どピンクナースはそんな言葉を口にしながら、力感溢れる両腕で、御曹司を抱きかかえて、持ち込んだ白い台に、御曹司を移動させた。

「狼藉者とはお前のことだ、おかつ。こんな夜中にオレを手術台に乗せて、いったい何をするつもりだ。」

「あっ、これは失礼しました。上様の体調が思わしくないと診断しましたので、つい。」

「もはや、お医者さんごっこをする年齢じゃないだろう。変な夢を見ただけだから、もうここから出ていってくれ。」

「ははあ。上様の仰せのままに。」

どピンクナースはスゴスゴと退出した。

「チッ。いつか必ず解剖してやる。」

どピンクナースは、御曹司に届かないように小さな声で呟いた。


ここは街外れの、ひと気のない、小さな公園。ブランコひとつないのだから、子供も寄り付かない場所である。

赤いコスチュームの魔法少女が、魔法ステッキを震わせながら立っている。

『あわあわ。』

「コイツがモンスターか。オレにとっては、ふたりめだぜ。」

ラフな髪の学ラン男子。カラーを開き、第一ボタンを外している。ガムをクチャクチャしている、ちょっとヤンキーっぽい輩である。

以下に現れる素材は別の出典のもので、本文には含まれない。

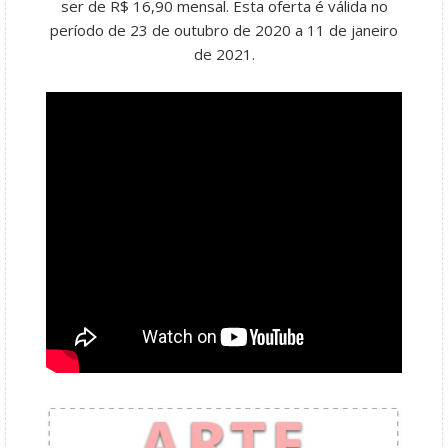
ser de R$ 16,90 mensal. Esta oferta é válida no
período de 23 de outubro de 2020 a 11 de janeiro
de 2021.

一件普通の学生に見えるが、一点だけが他とは違う。目が黄金色に輝いているのである。

「ひっ。あ、あんたはプレイヤー?」

「プレイヤーだと?プレイしているのはたしかだが、『ウイッチモンスタージャッジ』と呼ばれているぜ。魔法少女モンスターを裁く裁判官だからさ。」

「オレはまだ武器を持ってないから、攻撃はこれだ。」

クチャクチャ男は無抵抗な魔法少女モンスターを殴る蹴るの、やりたい放題である。

「痛いよ~。もう限界だよ~。うわあ!」

魔法少女モンスターが悲鳴にも似た声を出すと、からだから小さな炎が出て、男のからだを焼いた。

「あちちち。やめてくれ~!」

『ピピピ。』

男の腕に付けられた黒いデジタル時計が鳴った。そこには『0』という数字が出ていた。

男時計に目をやると、眉間にシワを寄せた。

「ヤバい。ライフストックがなくなった。ゲームオーバーだ。」

男がそう言った時、魔法少女モンスターは、目の前から消えていた。